Dass dich nun diese Kraft allmählich verlässt, ist wirklich nicht verwunderlich. Wie schon oben geschrieben, ziehe ich vor dir meinen Hut!

Der von dir gewählte Problemtitel ist sehr aufschlussreich, finde ich. Du wirkst auf mich wie eine sehr dynamische und gleichzeitig fest im Leben stehende Persönlichkeit - bildlich gesprochen wie eine über viele Jahrzehnte gewachsene Eiche, die schon viele Stürme über sich ergehen lassen musste. Und nun waren es doch zu viele Unwetter, sie (du) (b)ist zum Teil entwurzelt.

Ich sehe bei dir durch deine Schilderungen viele wichtige Ressourcen! Das macht mich aufrichtig optimistisch, dass du deine Krise meistern können wirst - denn du hast nicht nur enorme kognitive Hilfen (du scheinst reflektiert, vielseitig, zielstrebig und ausdauernd zu sein, wirkst offen und kommunikativ...), sondern auch äußere wie deine Freunde und Verwandte, dein Abitur und deine Interessen. Das ist Gold wert!
Dass du deinem näheren Umfeld momentan nicht mit der Wärme begegnen kannst, wie du es eigentlich wünschst, kann ich mir denken. Da liebe Menschen um einen herum essentiell sind, würde ich dich gerne ermutigen, wo es nur geht zu kommunizieren, wie du fühlst, welcher Schmerz dich plagt und wie sie dir in einzelnen Situationen helfen könnten. Ich bin mir sicher, dass sich dabei auf beiden Seiten Erleichterung einstellen würde. Es wäre gut für sie zu wissen, dass du dich wahrscheinlich nicht von Grund auf verändert hast und sie noch wertschätzt, dass du sie nicht verlieren willst, aber unbedingt emotionale und praktische Unterstützung benötigst. Auch wenn es mitunter frustrierend für dich ist, weil sie dir nicht den erhofften Input geben, dich streckenweise nicht aushalten können oder umgekehrt: Versuche, dir all diese Beziehungen zu erhalten, um dann gemeinsam mit ihnen den glücklicheren Zeiten (und an die glaube ich definitiv bei dir!) entgegen zu gehen.

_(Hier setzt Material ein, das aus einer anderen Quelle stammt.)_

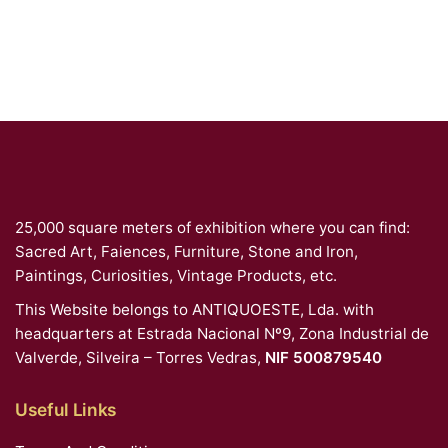
25,000 square meters of exhibition where you can find:
Sacred Art, Faiences, Furniture, Stone and Iron,
Paintings, Curiosities, Vintage Products, etc.
This Website belongs to ANTIQUOESTE, Lda. with
headquarters at Estrada Nacional Nº9, Zona Industrial de
Valverde, Silveira – Torres Vedras,
NIF 500879540
Useful Links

Ich sehe, dass dein Studium in der Form keinen Sinn mehr für dich erfüllt. Dein Widerwille springt ja förmlich aus deinen Zeilen! Der Abbruch scheint mir die einzige logische Konsequenz zu sein. Das würde Platz schaffen für einen grundlegenden Neubeginn, fruchtbare Erde sozusagen für dich in der Eichen - Metapher :)
Neben der Möglichkeit, ein ganz anderes Studium zu beginnen, denke ich da noch an diese Ausbildung, welche du eingangs erwähnt hast. Ich weiß nicht, ob etwas dagegen sprechen würde, wenn du wieder in diese Richtung gehen würdest.
Und deine Passion für Pädagogisches könntest du - wenn du keinen entsprechenden Studiengang bzw. Ausbildung im Pädagogikbereich ergreifen möchtest - auch in deiner Freizeit ausleben. So gibt es viele Kinder - und Jugendorganisationen, die sich über ehrenamtliche Helfer freuen. Als Gruppenleiterin oder (Mit-)Initiatorin von Freizeitaktivitäten könntest du deine sozialen Fähigkeiten effektiv einsetzen. Aber natürlich gibt es noch einige andere Optionen.

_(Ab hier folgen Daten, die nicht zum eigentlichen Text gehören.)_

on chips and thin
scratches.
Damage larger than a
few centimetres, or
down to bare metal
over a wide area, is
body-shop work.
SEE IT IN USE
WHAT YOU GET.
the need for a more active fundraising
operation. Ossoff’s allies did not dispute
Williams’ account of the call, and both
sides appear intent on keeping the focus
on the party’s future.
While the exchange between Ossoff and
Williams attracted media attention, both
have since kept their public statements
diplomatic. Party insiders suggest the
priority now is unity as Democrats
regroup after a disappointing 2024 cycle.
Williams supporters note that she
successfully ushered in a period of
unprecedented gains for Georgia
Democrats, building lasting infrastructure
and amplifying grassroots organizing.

Bevor du allerdings die fruchtbare Erde um dich herum verteilst, muss der alte Grund abgetragen werden.
Du schreibst selbst, dass du RAUS musst - und das ist absolut nachvollziehbar!
Nimm dir die Auszeit, nach der du dich so sehnst!
Auch hier gibt es viele Möglichkeiten - wie wäre es mit einer langen Reise, dem Jakobsweg, einem Work and Travel - Jahr...? Ich bin fest davon überzeugt, dass du etwas Passendes für dich findest, wenn du den Spuren folgst, die du dir selbst immer wieder streust.

Ich wünsche dir alles erdenklich Gute und Gesunde!